In their research, “Does Skipping a Meal Matter to a Butterfly's Appearance? Effects of Larval Food Stress on Wing Morphology and Color in Monarch Butterflies,” Haley Johnson of the University of Jamestown and her colleagues also found that monarch larvae deprived of food became adults with a different wing coloration: paler wings. 

This study nails home the point why we need to plant milkweed. As the Xerces Society for Invertebrate Conservation says on its website: “The loss of milkweed plants in the monarch's spring and summer breeding areas across the United States is believed to be a significant factor contributing to the reduced number of monarchs recorded in overwintering sites in California and Mexico. Agricultural intensification, development of rural lands, and the use of mowing and herbicides to control roadside vegetation have all reduced the abundance of milkweeds in the landscape.” 

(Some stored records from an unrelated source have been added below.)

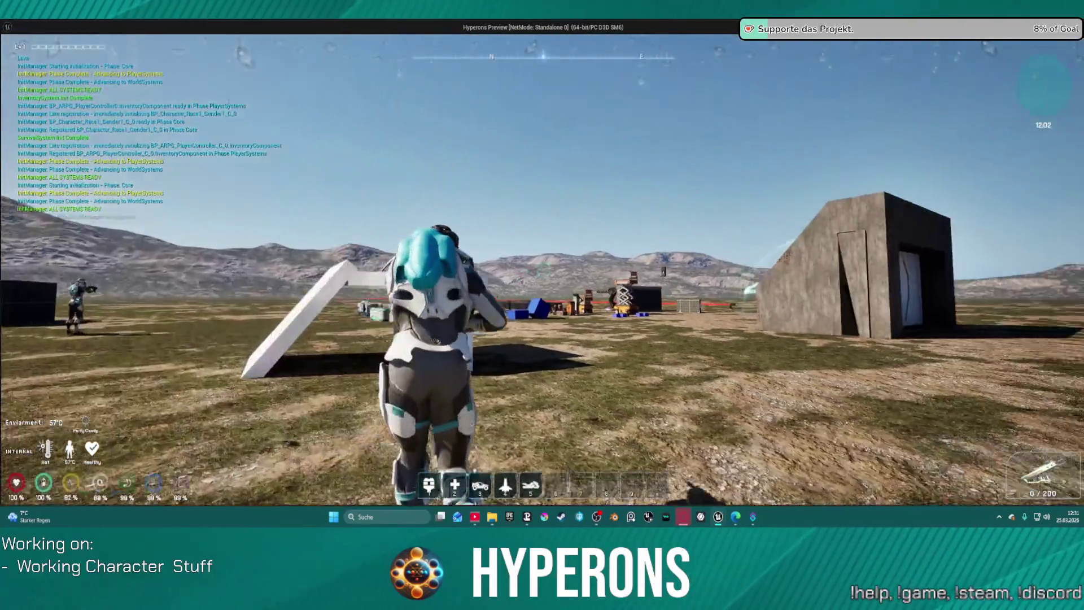
key(w)
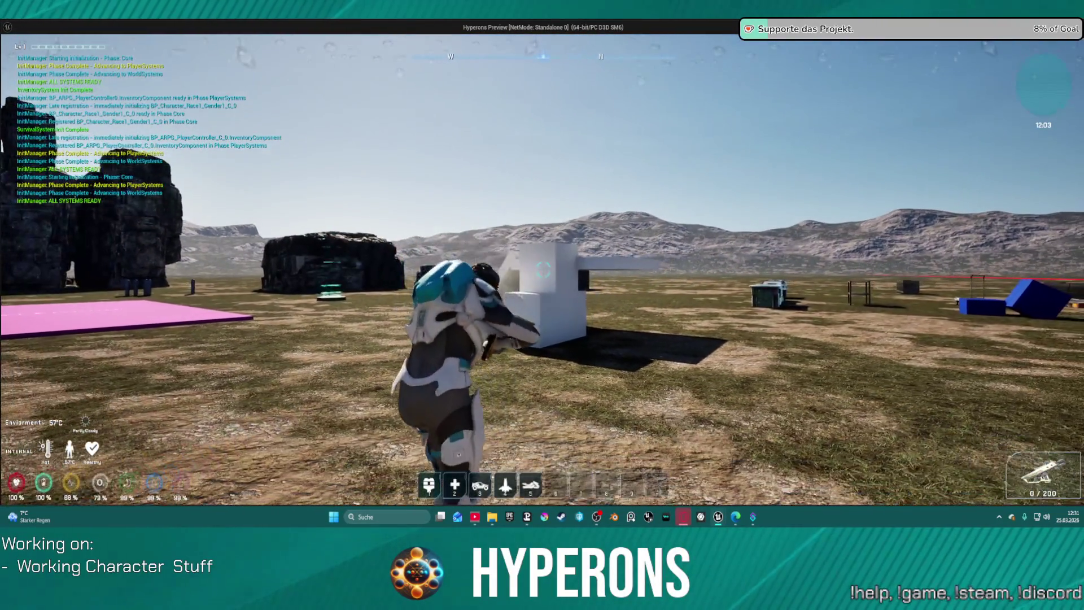
key(r)
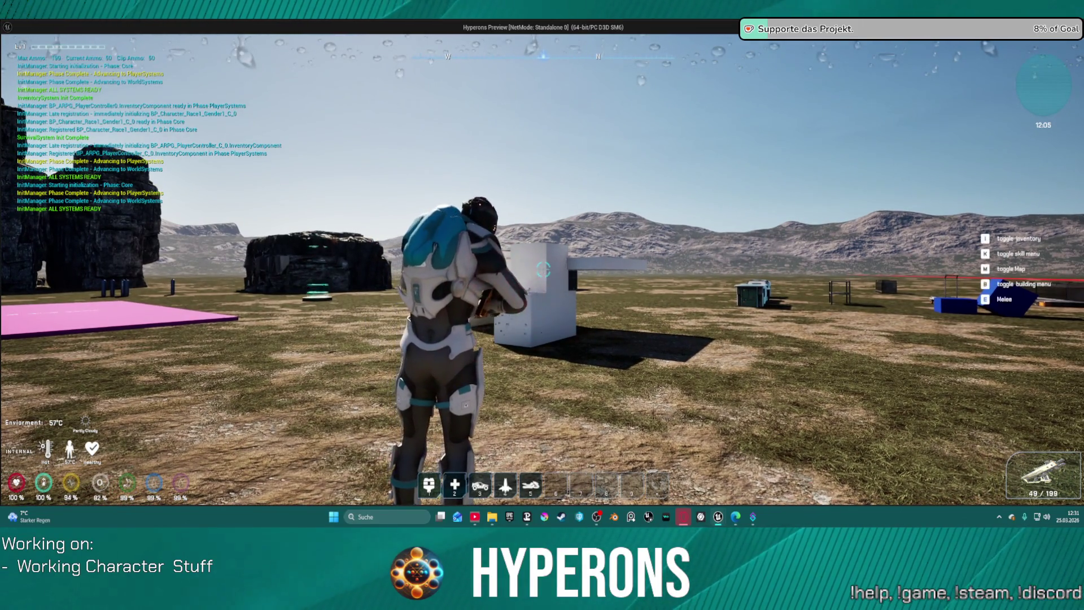
- Fire repeated shots and bursts at the white block from the hip
click(543, 269)
click(543, 269)
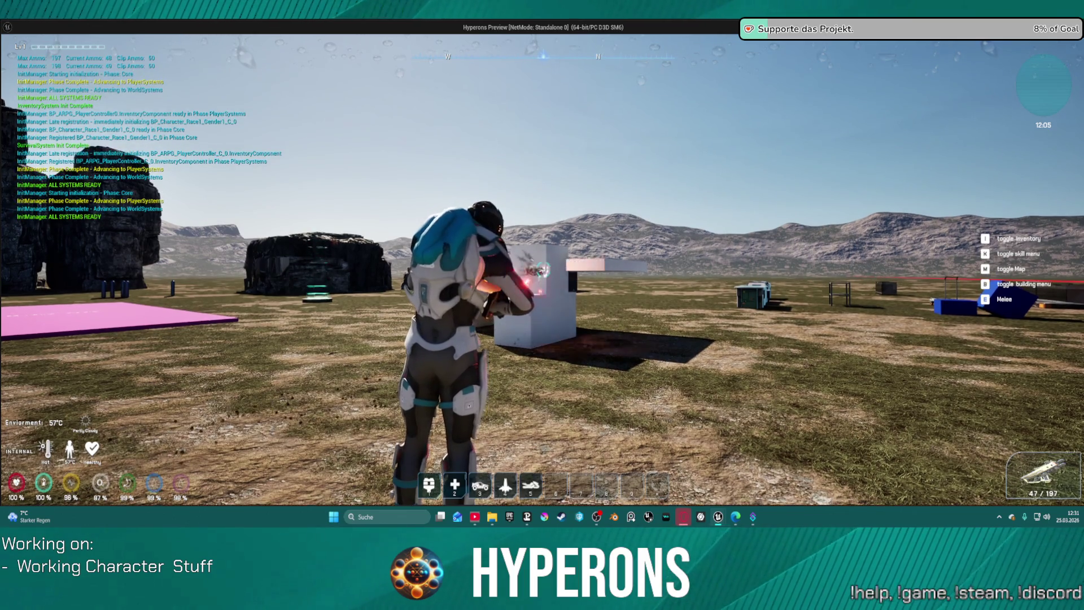
click(543, 269)
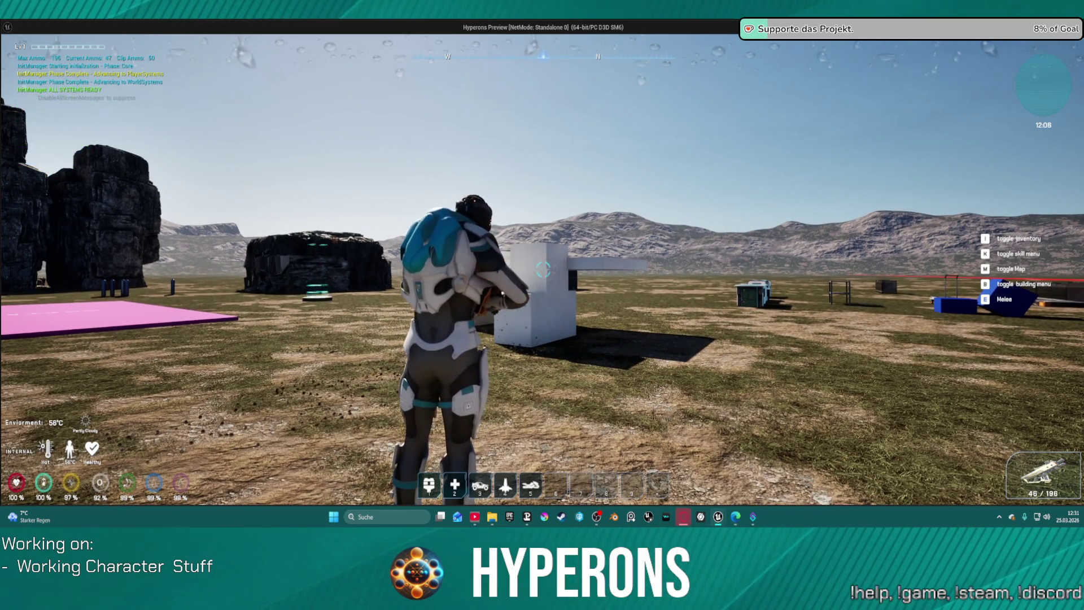
click(543, 269)
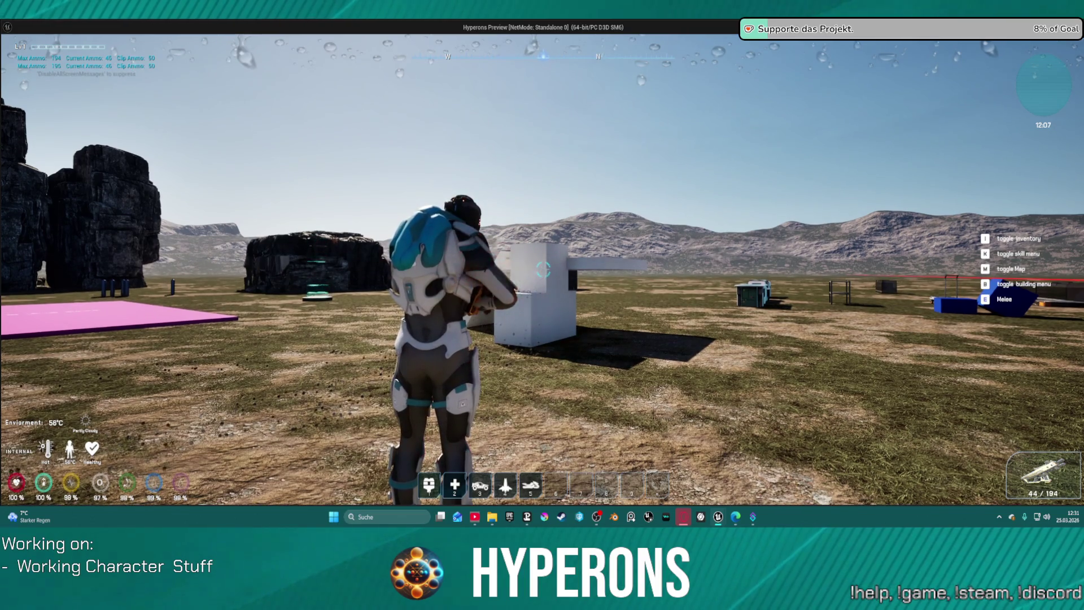
click(543, 269)
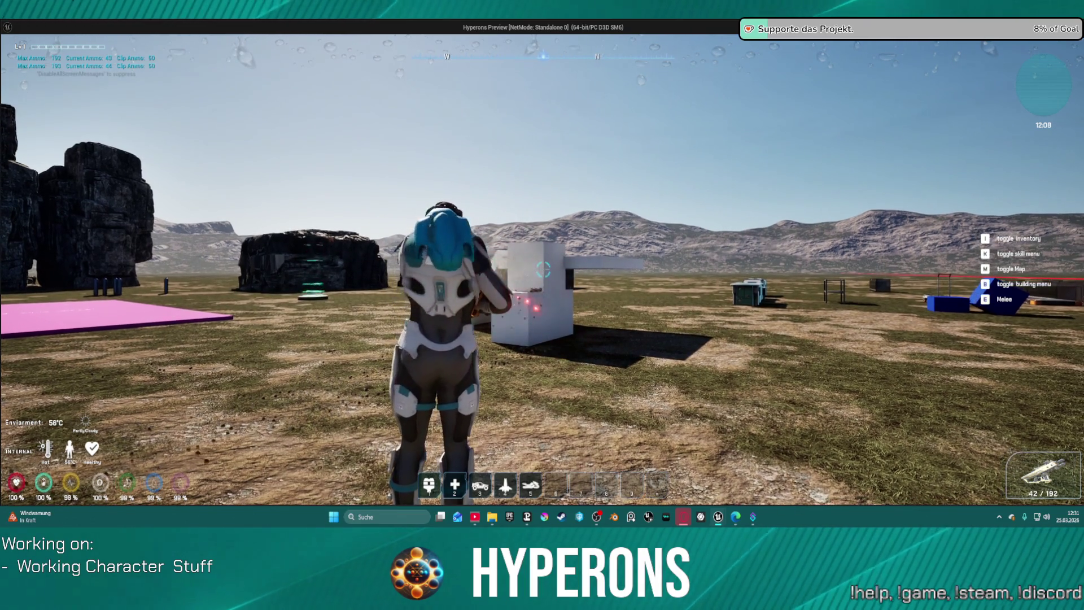
click(543, 269)
click(543, 269)
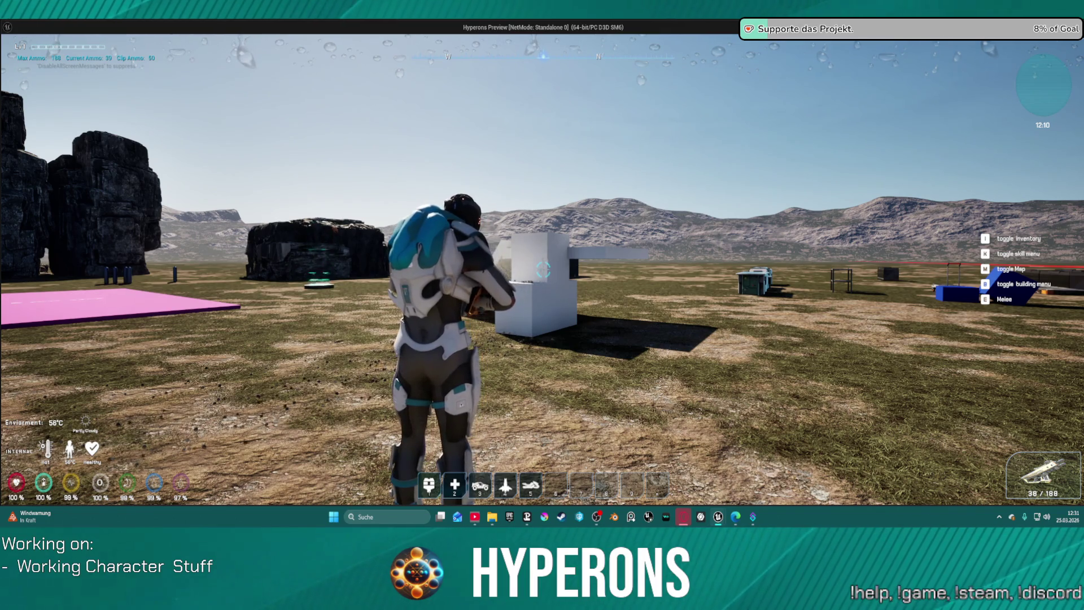
click(543, 269)
click(543, 269)
click(543, 269)
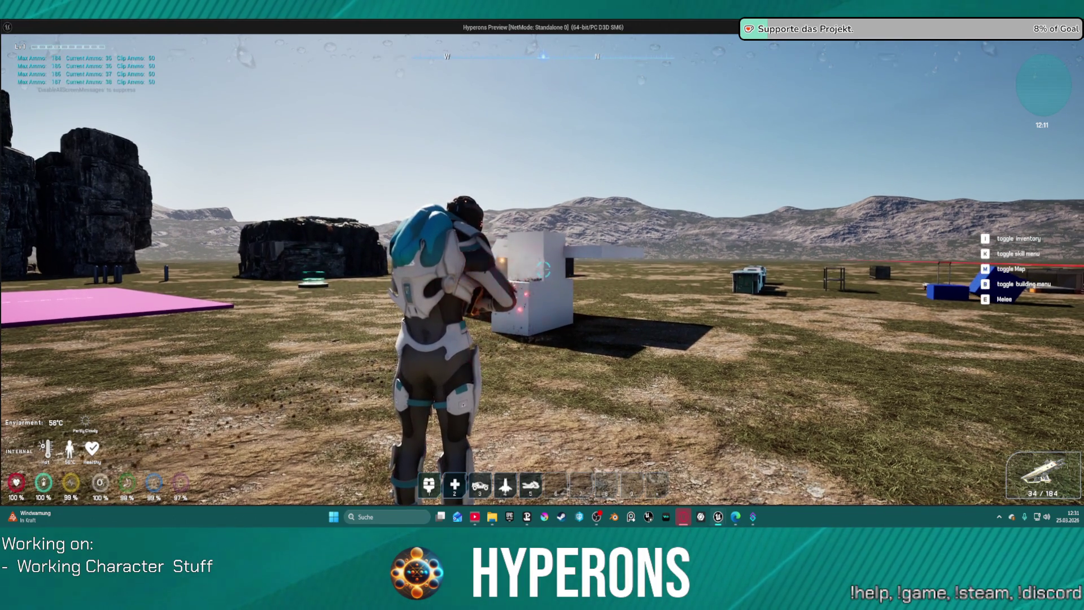
click(543, 269)
click(543, 269)
click(543, 269)
click(543, 269)
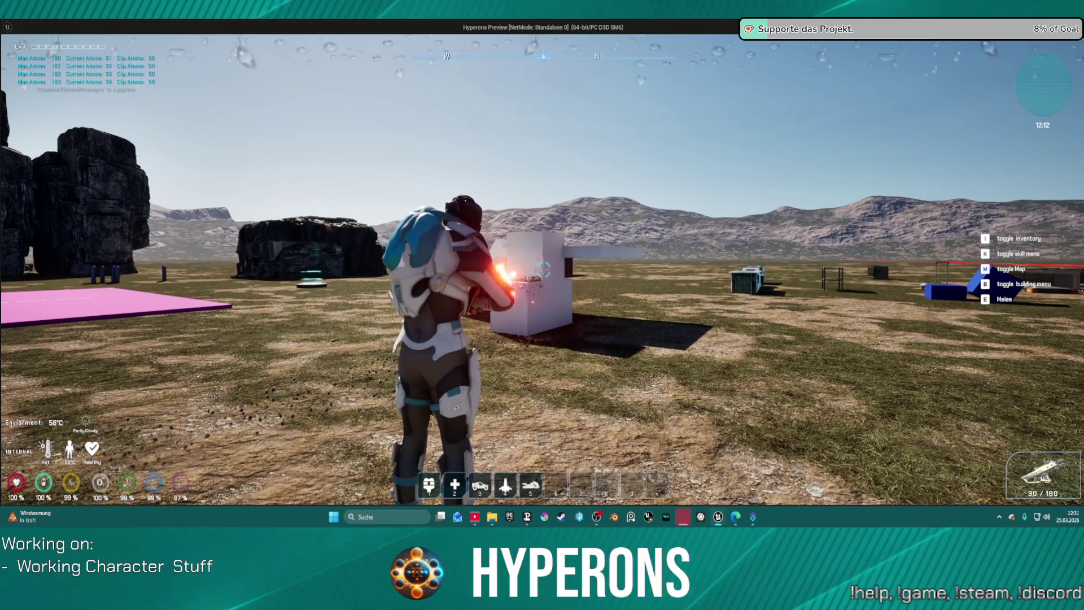
click(543, 269)
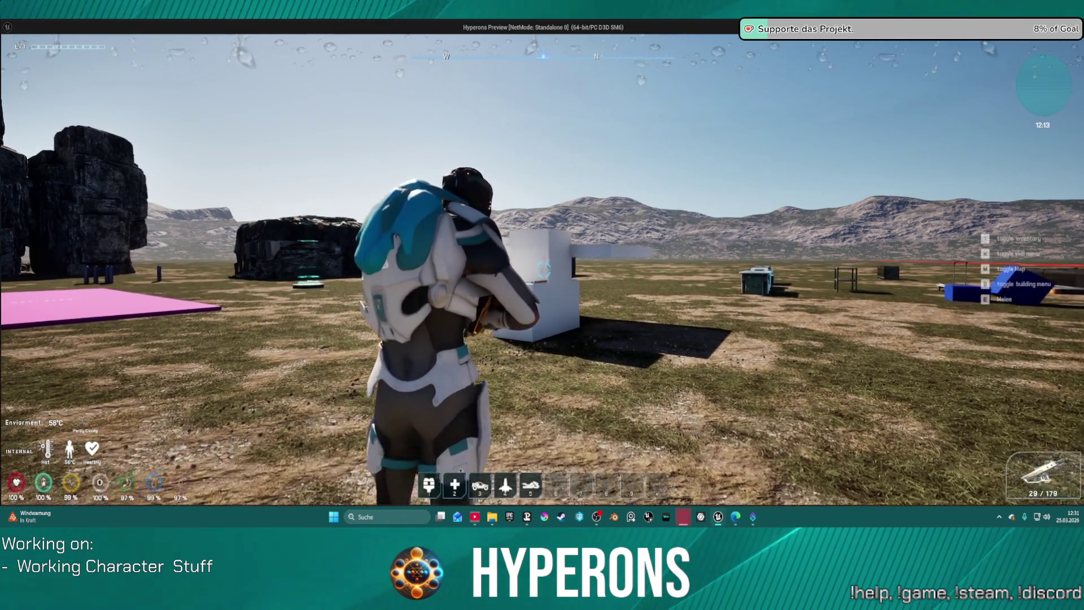
- Aim over the shoulder and keep firing bursts at the white block
right_click(543, 270)
click(543, 269)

To address this seed shortage, the Xerces Society launched Project Milkweed to produce new sources of milkweed seed “where seed has not been reliably available: California, the Great Basin, Arizona, New Mexico, Texas, and Florida."

Bottom line, the Xerces Society is:

  • raising public awareness about milkweeds' value to monarchs and native pollinators
  • promoting the inclusion of milkweeds in habitat restoration efforts
  • developing milkweed seed production guidelines, and
  • building new markets for milkweed seed.

The Xerces website also offers sources of native milkweed seed in your state.